> _Instructions_:
(a) Reproduce the portion of the prelim sample answers between "CS211. Prelim 2, Spring" and "(h+1 – k < 10)", inclusive, word for word.
(b) Name every field declared in the DNode class in the prelim sample answers.

> _Passage provided_:
────────────────

CS211. Prelim 2, Spring 2004. Sample answers
1. (a) Worst-case time for n = k+1-h: O(n*n);
Average-case time: O(n log n)
(b) public static void quicksort(int[] b, int h, int k) {
if (h+1 – k < 10)
{ insertionsort(b, h, k); return; }
medianOf3(b, h, k); // It is ok to leave this out
int j= partition(b, h, k);
// { b[h..j–1] <= b[j] <= b[j+1..k] }
if (j – h <= k – j) {
quicksort(b, h, j–1);
quicksort(b,j+1, k);
}
else {
quicksort(b,j+1, k);
quicksort(b, h, j–1);
}
}
2. To save space, we omit the method specs
public DList(){
sentinel= new DNode(null, null, null);
sentinel.next= sentinel;
sentinel.prev= sentinel;
current= sentinel;
}
public void insert(Object i){
DNode temp= new
DNode(current, i, current.next);
current.next.prev= temp;
current.next= temp;
current= temp;
}
public void remove(){
if (current == sentinel)
throw new NoSuchElementException();
current.next.prev= current.prev;
current.prev.next= current.next;
if (current.prev != sentinel)
current= current.prev;
else current= current.next;
}
private class DNode {
public Object value; // Value in the node
public DNode next; // next node
public DNode prev; // previous node
/** Constructor: a node with value v,
successor n, and precedessor p */
public DNode(DNode p, Object v, DNode n) {
value= v; next= n; prev= p;
}
}
3. public static LNode inorder (TNode root,
LNode head) {
if (root.left != null) {
head= inorder(root.left, head);
}
head.next= new LNode();
head= head.next;
head.item= root.data;
if (root.right != null) {
head= inorder(root.right, head);
}
return head;
}
4a. Function f(n) is O(n) iff there are positive
constants c and n0 such that f(n) <= c*n for n ≥ n0.

────────────────

Pictures paired with source code
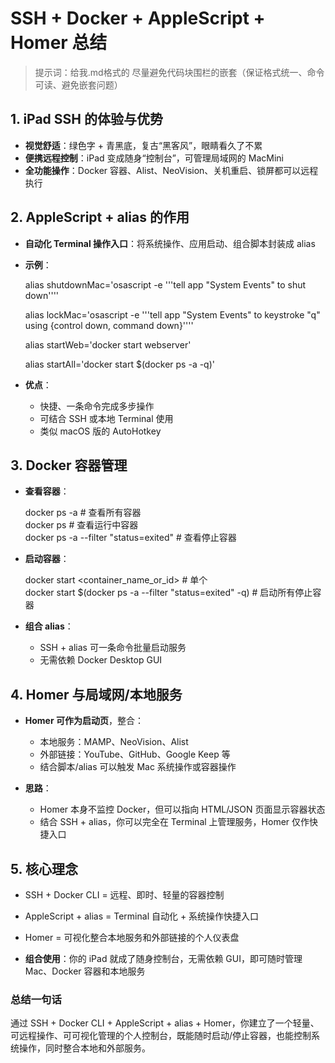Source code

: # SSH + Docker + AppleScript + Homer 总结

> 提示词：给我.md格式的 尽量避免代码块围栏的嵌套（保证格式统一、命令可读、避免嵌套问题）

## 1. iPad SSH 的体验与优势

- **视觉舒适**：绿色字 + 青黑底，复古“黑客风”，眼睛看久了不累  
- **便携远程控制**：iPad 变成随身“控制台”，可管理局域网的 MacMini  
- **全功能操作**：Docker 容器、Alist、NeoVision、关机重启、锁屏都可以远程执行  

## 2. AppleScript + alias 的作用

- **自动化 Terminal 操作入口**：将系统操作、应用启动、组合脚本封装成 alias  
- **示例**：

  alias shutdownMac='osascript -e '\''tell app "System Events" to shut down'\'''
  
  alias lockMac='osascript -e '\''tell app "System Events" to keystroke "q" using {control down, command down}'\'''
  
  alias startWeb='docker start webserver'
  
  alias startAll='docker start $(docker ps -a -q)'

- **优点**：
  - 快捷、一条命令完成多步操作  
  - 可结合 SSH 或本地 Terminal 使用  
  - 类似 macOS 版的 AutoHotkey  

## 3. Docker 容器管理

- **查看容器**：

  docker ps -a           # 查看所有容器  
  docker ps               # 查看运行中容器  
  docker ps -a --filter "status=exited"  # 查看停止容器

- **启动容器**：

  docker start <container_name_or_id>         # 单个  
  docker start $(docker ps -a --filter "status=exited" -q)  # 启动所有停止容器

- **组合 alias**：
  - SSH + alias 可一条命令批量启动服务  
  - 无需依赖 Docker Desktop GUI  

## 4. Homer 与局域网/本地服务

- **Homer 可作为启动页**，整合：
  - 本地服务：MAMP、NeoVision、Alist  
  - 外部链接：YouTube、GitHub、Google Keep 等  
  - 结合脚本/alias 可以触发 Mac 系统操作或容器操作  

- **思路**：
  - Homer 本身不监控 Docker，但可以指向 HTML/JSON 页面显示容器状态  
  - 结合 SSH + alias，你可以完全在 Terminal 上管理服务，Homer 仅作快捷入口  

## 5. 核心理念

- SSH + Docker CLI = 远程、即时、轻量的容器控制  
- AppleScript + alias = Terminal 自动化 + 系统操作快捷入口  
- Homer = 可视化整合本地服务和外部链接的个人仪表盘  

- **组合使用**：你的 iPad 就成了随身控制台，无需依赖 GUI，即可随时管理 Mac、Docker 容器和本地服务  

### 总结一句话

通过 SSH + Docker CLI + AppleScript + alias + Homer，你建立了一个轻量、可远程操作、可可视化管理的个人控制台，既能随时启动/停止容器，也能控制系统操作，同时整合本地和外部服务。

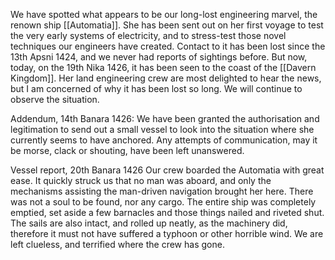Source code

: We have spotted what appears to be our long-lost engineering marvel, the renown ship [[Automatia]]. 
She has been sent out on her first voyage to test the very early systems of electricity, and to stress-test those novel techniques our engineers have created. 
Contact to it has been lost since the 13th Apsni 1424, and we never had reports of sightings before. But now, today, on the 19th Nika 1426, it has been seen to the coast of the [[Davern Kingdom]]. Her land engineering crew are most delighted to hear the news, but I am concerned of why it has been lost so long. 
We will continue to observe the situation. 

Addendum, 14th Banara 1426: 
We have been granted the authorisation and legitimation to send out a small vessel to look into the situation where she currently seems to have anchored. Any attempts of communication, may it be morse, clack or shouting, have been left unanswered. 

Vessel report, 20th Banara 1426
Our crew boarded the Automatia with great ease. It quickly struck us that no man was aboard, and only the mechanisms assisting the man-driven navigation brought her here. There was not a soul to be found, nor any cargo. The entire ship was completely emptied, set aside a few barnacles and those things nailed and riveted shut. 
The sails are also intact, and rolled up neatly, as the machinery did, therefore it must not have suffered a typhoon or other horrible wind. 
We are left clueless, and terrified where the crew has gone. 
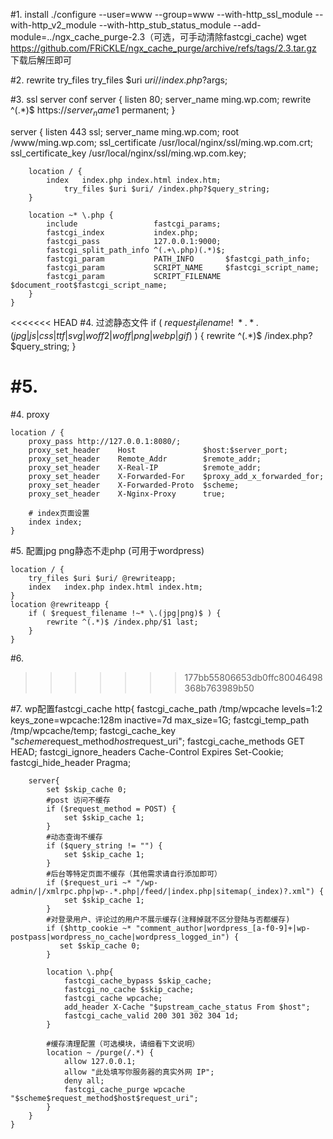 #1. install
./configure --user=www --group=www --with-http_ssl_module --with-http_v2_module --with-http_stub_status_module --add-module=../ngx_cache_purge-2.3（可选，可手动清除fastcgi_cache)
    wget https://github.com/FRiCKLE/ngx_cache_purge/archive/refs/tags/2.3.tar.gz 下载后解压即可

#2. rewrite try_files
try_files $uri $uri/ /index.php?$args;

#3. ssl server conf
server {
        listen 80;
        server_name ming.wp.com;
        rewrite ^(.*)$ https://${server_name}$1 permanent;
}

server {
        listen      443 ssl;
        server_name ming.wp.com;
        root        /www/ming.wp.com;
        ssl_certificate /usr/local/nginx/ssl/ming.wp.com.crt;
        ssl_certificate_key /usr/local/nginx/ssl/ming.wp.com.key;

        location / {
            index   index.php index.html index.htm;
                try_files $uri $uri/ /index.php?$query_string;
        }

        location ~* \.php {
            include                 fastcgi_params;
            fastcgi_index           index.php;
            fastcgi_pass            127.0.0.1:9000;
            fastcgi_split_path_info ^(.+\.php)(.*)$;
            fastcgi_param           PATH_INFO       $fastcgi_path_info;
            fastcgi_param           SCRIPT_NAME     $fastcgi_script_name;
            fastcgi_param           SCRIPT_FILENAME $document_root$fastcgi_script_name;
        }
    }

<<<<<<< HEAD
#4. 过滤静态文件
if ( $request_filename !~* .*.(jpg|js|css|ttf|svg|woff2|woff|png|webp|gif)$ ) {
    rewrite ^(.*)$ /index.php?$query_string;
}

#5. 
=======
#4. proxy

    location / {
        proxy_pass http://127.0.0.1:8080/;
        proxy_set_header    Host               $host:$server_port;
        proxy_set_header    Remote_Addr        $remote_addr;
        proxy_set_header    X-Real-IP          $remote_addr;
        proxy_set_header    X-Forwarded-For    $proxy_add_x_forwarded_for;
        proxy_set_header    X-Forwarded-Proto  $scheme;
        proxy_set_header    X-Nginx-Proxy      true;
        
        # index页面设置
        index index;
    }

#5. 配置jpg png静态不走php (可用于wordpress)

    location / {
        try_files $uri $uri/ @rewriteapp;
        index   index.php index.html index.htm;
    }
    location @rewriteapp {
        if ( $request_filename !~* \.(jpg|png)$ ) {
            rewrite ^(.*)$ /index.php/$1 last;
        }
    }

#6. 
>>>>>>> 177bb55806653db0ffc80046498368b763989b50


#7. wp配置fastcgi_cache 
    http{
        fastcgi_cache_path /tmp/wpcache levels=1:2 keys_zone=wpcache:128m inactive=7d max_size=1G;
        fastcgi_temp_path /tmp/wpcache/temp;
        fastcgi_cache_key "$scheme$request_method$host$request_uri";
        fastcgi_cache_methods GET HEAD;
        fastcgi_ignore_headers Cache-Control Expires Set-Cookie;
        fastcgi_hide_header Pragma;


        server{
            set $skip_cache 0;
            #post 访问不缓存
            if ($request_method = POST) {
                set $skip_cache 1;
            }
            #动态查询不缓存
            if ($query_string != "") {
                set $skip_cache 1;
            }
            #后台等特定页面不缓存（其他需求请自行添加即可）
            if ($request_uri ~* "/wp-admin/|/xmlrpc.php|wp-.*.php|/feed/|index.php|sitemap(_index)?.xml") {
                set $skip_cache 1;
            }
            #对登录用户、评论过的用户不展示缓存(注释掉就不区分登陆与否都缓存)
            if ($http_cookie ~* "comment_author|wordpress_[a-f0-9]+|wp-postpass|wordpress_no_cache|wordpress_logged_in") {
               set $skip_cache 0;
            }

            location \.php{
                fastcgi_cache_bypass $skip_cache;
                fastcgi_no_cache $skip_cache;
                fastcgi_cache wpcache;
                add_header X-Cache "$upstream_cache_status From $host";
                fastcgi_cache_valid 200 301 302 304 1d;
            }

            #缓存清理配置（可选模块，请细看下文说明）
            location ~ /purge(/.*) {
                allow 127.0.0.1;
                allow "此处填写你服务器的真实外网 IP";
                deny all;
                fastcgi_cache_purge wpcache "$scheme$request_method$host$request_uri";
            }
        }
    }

────────────────

> _Answers to the exercises_:
(a)
CS211. Prelim 2, Spring 2004. Sample answers
1. (a) Worst-case time for n = k+1-h: O(n*n);
Average-case time: O(n log n)
(b) public static void quicksort(int[] b, int h, int k) {
if (h+1 – k < 10)

(b) value, next, prev